## TASKS TO COMPLETE:
a: Answer these questions from the discussion, one line each:
(i) What does the opening paragraph call the essential part of the diagnostic jigsaw?
(ii) In the comment beginning "For those that are questioning", what does the writer believe he was trying to stay in the same order as?
(iii) According to the comment beginning "I believe there may be 2 miscalculations", what percentages of nitrogen and oxygen make up air?
b: Repeat everything in the discussion from "When looking how" down to "the math channel.", keeping every word and mark unchanged.
[[ EXTRACTED TEXT open ]]
When looking how the customers issue was resolved, the pattern is a repetitive one where numerous parts are installed after multiple garage visits yet the solution came from an individual who has invested in the applicable Scan tool, Technical information, Training (gaining experience/knowledge) and applied the essential part of the diagnostic jigsaw...PicoScope.
March 19 2016
For those that are questioning the way he calculated the MAF. I believe he was trying to stay in the same order as the math channel.
February 23 2015
Hi Steve, great post, very informative. There is something very confusing about your MAF caluclation though
“For each engine revolution of our 4 cylinder engine we have 2 x intake strokes” here you refer to the individual intake stroke of each piston.
“25 X 1.8 litre = 45 litres per second” now in this equation you refer to the 25 strokes as being a complete 4 stroke cyle, ie 4 individual cylinder strokes.
Would it not be less confusing if you worded it something like this
“It takes 2 revolutions of the engine to complete the four stroke cylce
50revoultions per second = (50/2) = 25 four stroke cyles per second
25 * 1.8litres = 45 grams per second”
February 13 2015
I believe there may be 2 miscalculations in the MAF formula.—-First is the weight of air is 1.286 grams per liter as nitrogen alone weighs 1 gram per liter almost exactly and the remaining oxygen weighs .286 grams (air is 80% N and 20% O)
Almost 30% more.
[[ EXTRACTED TEXT closed ]]
[[ GIVEN DATA open ]]
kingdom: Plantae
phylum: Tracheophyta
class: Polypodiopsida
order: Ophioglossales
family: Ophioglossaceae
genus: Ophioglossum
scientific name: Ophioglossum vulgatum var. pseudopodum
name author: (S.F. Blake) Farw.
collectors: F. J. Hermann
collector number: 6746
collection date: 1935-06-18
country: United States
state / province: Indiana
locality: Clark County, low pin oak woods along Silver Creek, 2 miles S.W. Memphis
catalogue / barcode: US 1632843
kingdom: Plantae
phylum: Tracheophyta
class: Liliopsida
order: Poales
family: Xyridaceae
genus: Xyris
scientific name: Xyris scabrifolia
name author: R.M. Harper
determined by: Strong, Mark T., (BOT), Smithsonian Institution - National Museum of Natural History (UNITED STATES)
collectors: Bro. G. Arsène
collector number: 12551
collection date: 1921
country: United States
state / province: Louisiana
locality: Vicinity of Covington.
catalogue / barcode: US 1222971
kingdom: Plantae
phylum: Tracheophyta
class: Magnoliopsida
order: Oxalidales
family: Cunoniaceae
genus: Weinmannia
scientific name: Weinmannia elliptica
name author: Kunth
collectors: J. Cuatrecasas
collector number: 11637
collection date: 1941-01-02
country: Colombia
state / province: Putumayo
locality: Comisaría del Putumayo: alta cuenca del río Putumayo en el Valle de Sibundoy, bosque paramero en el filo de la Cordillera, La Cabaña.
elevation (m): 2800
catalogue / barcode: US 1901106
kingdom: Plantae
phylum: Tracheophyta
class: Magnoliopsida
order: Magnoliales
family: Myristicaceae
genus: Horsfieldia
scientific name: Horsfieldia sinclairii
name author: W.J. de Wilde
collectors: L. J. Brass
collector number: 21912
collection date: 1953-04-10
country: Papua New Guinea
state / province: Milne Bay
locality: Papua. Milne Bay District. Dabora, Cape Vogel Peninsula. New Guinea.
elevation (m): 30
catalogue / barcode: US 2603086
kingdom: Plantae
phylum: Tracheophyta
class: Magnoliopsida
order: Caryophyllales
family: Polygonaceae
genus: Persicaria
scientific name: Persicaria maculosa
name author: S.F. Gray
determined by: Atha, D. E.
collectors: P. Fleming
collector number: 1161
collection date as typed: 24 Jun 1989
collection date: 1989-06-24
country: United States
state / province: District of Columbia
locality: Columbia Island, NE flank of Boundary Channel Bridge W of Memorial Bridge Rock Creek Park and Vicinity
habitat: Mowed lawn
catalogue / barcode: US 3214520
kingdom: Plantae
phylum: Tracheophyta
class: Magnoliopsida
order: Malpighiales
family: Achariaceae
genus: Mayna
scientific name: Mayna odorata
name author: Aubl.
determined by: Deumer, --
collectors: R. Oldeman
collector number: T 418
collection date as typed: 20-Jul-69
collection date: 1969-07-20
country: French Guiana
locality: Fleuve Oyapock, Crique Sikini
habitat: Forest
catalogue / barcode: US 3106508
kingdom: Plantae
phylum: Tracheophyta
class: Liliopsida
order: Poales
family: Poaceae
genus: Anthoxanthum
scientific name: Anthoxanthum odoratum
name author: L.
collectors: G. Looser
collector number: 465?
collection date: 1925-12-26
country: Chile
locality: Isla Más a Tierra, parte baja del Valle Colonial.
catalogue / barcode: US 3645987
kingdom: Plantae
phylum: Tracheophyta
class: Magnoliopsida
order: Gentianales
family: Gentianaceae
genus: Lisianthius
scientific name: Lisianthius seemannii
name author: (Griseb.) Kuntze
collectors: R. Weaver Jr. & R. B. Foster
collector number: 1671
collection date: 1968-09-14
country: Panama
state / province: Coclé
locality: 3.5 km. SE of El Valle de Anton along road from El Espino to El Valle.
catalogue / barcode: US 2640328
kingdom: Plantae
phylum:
[[ GIVEN DATA closed ]]
## SOLUTION LIST:
a:
(i) PicoScope
(ii) The math channel
(iii) 80% nitrogen and 20% oxygen

b:
When looking how the customers issue was resolved, the pattern is a repetitive one where numerous parts are installed after multiple garage visits yet the solution came from an individual who has invested in the applicable Scan tool, Technical information, Training (gaining experience/knowledge) and applied the essential part of the diagnostic jigsaw...PicoScope.
March 19 2016
For those that are questioning the way he calculated the MAF. I believe he was trying to stay in the same order as the math channel.